Here are some tips for successfully initiating and delivering your PM project:
- Very specific methodologies like PMO and RCM can be difficult to deliver successfully because they require a large amount of expertise and resources. And if you fail, it will become more difficult to get support from your top management for future improvements.
- If you’re hiring external contractors to implement RCM or PMO for you, you need to have support and commitment from all parties, not just for the initial pilot but also for the ongoing program.
- You don’t need expensive technology or software to create a successful preventive maintenance program.
- Make sure that you have effective work instructions that are sufficiently detailed, and properly controlled so that you reduce variability in task execution and improve the effectiveness of your PM Program.
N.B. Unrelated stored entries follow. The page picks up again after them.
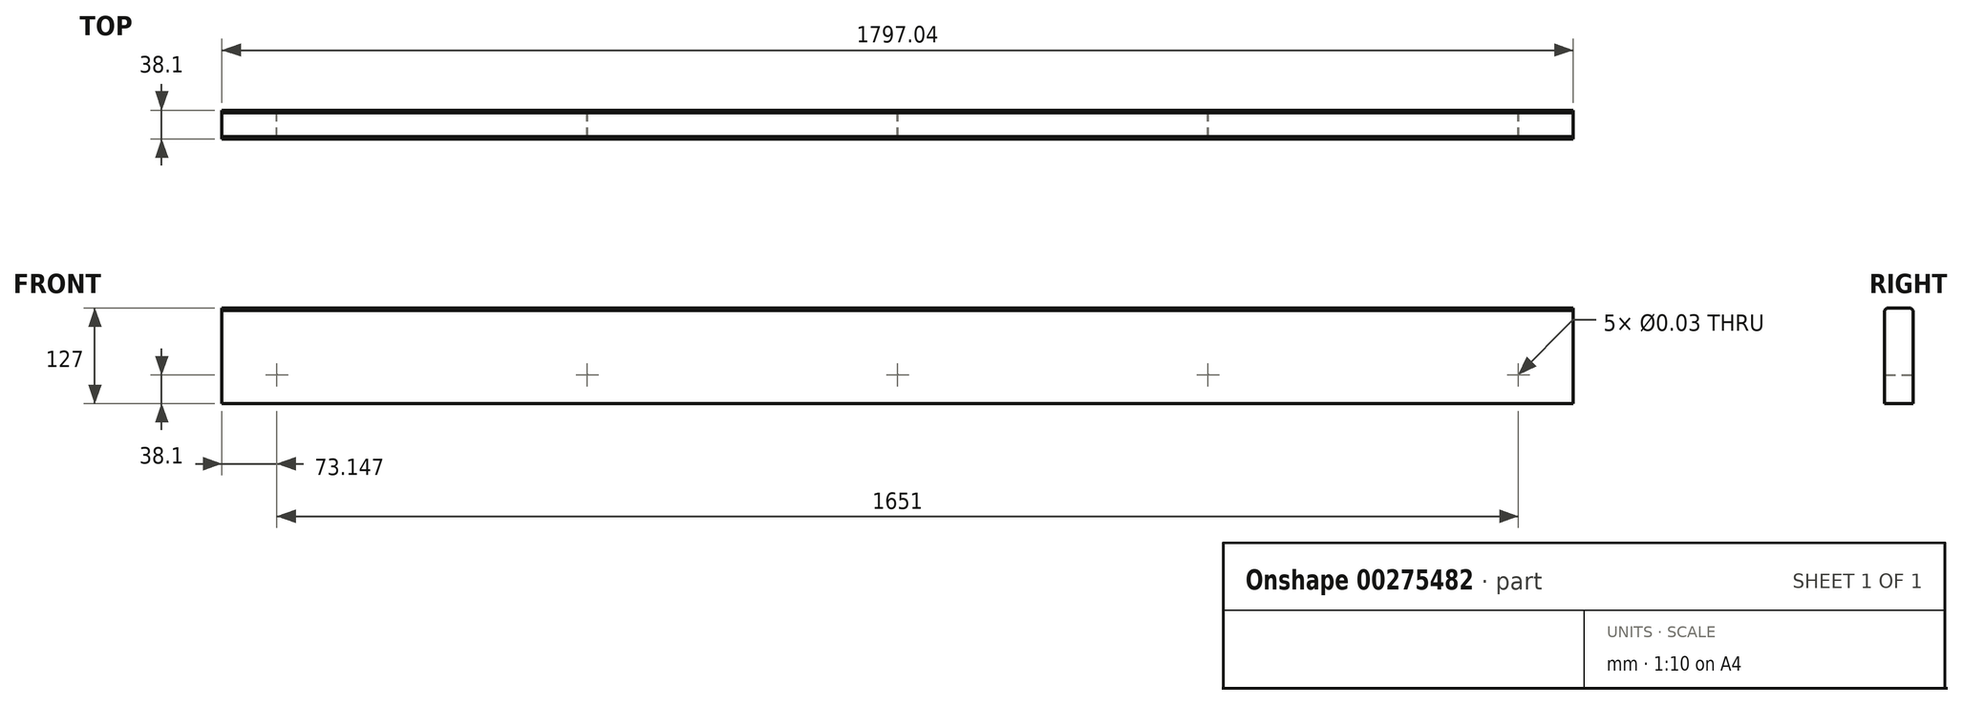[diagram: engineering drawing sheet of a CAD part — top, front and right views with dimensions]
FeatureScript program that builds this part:
annotation { "Feature Type Name" : "Feature", "Feature Type Description" : "" }
export const myFeature = defineFeature(function(context is Context, id is Id, definition is map)
    precondition{}
    {
        {
            var Q0;
            Q0=qCreatedBy(makeId("Right.planeOp"),FACE);
            var sketch = newSketch(context, id + "F0", { "sketchPlane" : qUnion([Q0])});
            skLineSegment(sketch, "E0.bottom", {"start": v(-19.05, 63.5) * mm, "end": v(19.05, 63.5) * mm});
            skLineSegment(sketch, "E0.top", {"start": v(-19.05, -63.5) * mm, "end": v(19.05, -63.5) * mm});
            skLineSegment(sketch, "E0.left", {"start": v(-19.05, 63.5) * mm, "end": v(-19.05, -63.5) * mm});
            skLineSegment(sketch, "E0.right", {"start": v(19.05, 63.5) * mm, "end": v(19.05, -63.5) * mm});
            skPoint(sketch, "E0.middle", {"position": v(0, 0) * mm});
            skSolve(sketch);
        }
        {
            var Q0;
            Q0 = qSketchRegion(id + "F0", true);
            extrude(context, id + "F1", {"entities" : qUnion([Q0]), "endBound" : BoundingType.SYMMETRIC, "depth" : 1797.05 * mm});
        }
        {
            var Q0;
            Q0=makeQuery(id+"F1.opExtrude","SWEPT_EDGE",EDGE,{"disambiguationData":[OSD([sQuery(id+"F0.wireOp",EDGE,"E0.bottom"),sQuery(id+"F0.wireOp",EDGE,"E0.right")])]});
            var Q1;
            Q1=makeQuery(id+"F1.opExtrude","SWEPT_EDGE",EDGE,{"disambiguationData":[OSD([sQuery(id+"F0.wireOp",EDGE,"E0.bottom"),sQuery(id+"F0.wireOp",EDGE,"E0.left")])]});
            chamfer(context, id + "F2", {"entities" : qUnion([Q0, Q1]), "width" : 3.17 * mm, "tangentPropagation" : true});
        }
        {
            var Q0;
            Q0=makeQuery(id+"F1.opExtrude","SWEPT_FACE",FACE,{"disambiguationData":[OSD([sQuery(id+"F0.wireOp",EDGE,"E0.right")])]});
            var sketch = newSketch(context, id + "F3", { "sketchPlane" : qUnion([Q0])});
            skLineSegment(sketch, "E1.0", {"start": v(-898.53, -63.5) * mm, "end": v(898.53, -63.5) * mm, "construction": true});
            skLineSegment(sketch, "E2.0", {"start": v(-898.53, -25.4) * mm, "end": v(898.53, -25.4) * mm, "construction": true});
            skLineSegment(sketch, "E3.0", {"start": v(-898.53, 60.33) * mm, "end": v(-898.53, -63.5) * mm, "construction": true});
            skLineSegment(sketch, "E4.0", {"start": v(-825.63, 60.33) * mm, "end": v(-825.63, -63.5) * mm, "construction": true});
            skPoint(sketch, "E5", {"position": v(-825.63, -25.4) * mm});
            skPoint(sketch, "E6.1.0.0", {"position": v(-412.88, -25.4) * mm});
            skPoint(sketch, "E6.2.0.0", {"position": v(-0.13, -25.4) * mm});
            skPoint(sketch, "E6.3.0.0", {"position": v(412.62, -25.4) * mm});
            skPoint(sketch, "E6.4.0.0", {"position": v(825.37, -25.4) * mm});
            skLineSegment(sketch, "E6.direction1", {"start": v(-825.63, -25.4) * mm, "end": v(-412.88, -25.4) * mm, "construction": true});
            skSolve(sketch);
        }
        {
            var Q0;
            Q0=sQuery(id+"F3.wireOp",VERTEX,"E5");
            var Q1;
            Q1=sQuery(id+"F3.wireOp",VERTEX,"E6.1.0.0");
            var Q2;
            Q2=sQuery(id+"F3.wireOp",VERTEX,"E6.2.0.0");
            var Q3;
            Q3=sQuery(id+"F3.wireOp",VERTEX,"E6.3.0.0");
            var Q4;
            Q4=sQuery(id+"F3.wireOp",VERTEX,"E6.4.0.0");
            var Q5;
            Q5=makeQuery(id+"F1.opExtrude","SWEPT_BODY",BODY,{"disambiguationData":[OSD([sQuery(id+"F0.wireOp",EDGE,"E0.bottom"),sQuery(id+"F0.wireOp",EDGE,"E0.top"),sQuery(id+"F0.wireOp",EDGE,"E0.left"),sQuery(id+"F0.wireOp",EDGE,"E0.right")])]});
            hole(context, id + "F4", {"style" : HoleStyle.SIMPLE, "endStyle" : HoleEndStyle.THROUGH, "standardTappedOrClearance" : lookupTablePath({ "standard" : "ANSI", "size" : "13/16 (0.81)", "type" : "Drilled" }), "standardBlindInLast" : lookupTablePath({ "standard" : "ANSI", "size" : "13/16", "type" : "Drilled" }), "holeDiameter" : 13 / 406.4 * mm, "tappedDepth" : 41.27 * mm, "tapClearance" : 3, "startFromSketch" : true, "locations" : qUnion([Q0, Q1, Q2, Q3, Q4]), "scope" : qUnion([Q5])});
        }
    });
Step 6: Create a system for evaluation and improvements
The last step is to build a system for feedback, evaluation, and improvements into your PM program. This means regularly reviewing the program to see if it’s working, and then making adjustments as needed. This step is important because it ensures that your PM program is continuously improving and stays current and effective.
Improving your PM program doesn’t have to be complicated. You just need to apply the basic principles of a modern maintenance program. And by following the six steps outlined in this article, you can improve your PM program and ensure that your equipment and machinery are functioning properly.
Remember to analyze your current program, prioritize areas for improvement, develop an effective methodology, test it, initiate and deliver the PM improvement project, and finally build a system for continuous improvement. With a well-designed and executed PM program, you can minimize downtime and prolong the life of your equipment.